■ How to complete this task
All records below are to be set down exactly, each character intact.
___ Dataset records ___
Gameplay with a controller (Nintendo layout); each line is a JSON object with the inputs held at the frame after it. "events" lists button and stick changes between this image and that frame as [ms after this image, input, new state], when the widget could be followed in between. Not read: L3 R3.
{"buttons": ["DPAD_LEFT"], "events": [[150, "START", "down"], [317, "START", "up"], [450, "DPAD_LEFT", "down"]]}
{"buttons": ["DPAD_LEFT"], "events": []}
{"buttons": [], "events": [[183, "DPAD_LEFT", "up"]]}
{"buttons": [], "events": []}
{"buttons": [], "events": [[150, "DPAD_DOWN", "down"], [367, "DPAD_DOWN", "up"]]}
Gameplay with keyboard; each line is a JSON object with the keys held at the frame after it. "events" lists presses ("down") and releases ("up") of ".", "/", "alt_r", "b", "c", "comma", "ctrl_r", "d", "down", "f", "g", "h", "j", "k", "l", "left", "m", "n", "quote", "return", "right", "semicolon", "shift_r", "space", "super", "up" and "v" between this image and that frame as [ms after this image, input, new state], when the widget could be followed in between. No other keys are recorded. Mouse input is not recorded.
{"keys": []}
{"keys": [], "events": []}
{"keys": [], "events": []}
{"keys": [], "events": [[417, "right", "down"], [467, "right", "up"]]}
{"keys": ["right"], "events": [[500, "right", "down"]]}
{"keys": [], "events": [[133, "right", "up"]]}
___
■ Worked solution
Gameplay with a controller (Nintendo layout); each line is a JSON object with the inputs held at the frame after it. "events" lists button and stick changes between this image and that frame as [ms after this image, input, new state], when the widget could be followed in between. Not read: L3 R3.
{"buttons": ["DPAD_LEFT"], "events": [[150, "START", "down"], [317, "START", "up"], [450, "DPAD_LEFT", "down"]]}
{"buttons": ["DPAD_LEFT"], "events": []}
{"buttons": [], "events": [[183, "DPAD_LEFT", "up"]]}
{"buttons": [], "events": []}
{"buttons": [], "events": [[150, "DPAD_DOWN", "down"], [367, "DPAD_DOWN", "up"]]}
Gameplay with keyboard; each line is a JSON object with the keys held at the frame after it. "events" lists presses ("down") and releases ("up") of ".", "/", "alt_r", "b", "c", "comma", "ctrl_r", "d", "down", "f", "g", "h", "j", "k", "l", "left", "m", "n", "quote", "return", "right", "semicolon", "shift_r", "space", "super", "up" and "v" between this image and that frame as [ms after this image, input, new state], when the widget could be followed in between. No other keys are recorded. Mouse input is not recorded.
{"keys": []}
{"keys": [], "events": []}
{"keys": [], "events": []}
{"keys": [], "events": [[417, "right", "down"], [467, "right", "up"]]}
{"keys": ["right"], "events": [[500, "right", "down"]]}
{"keys": [], "events": [[133, "right", "up"]]}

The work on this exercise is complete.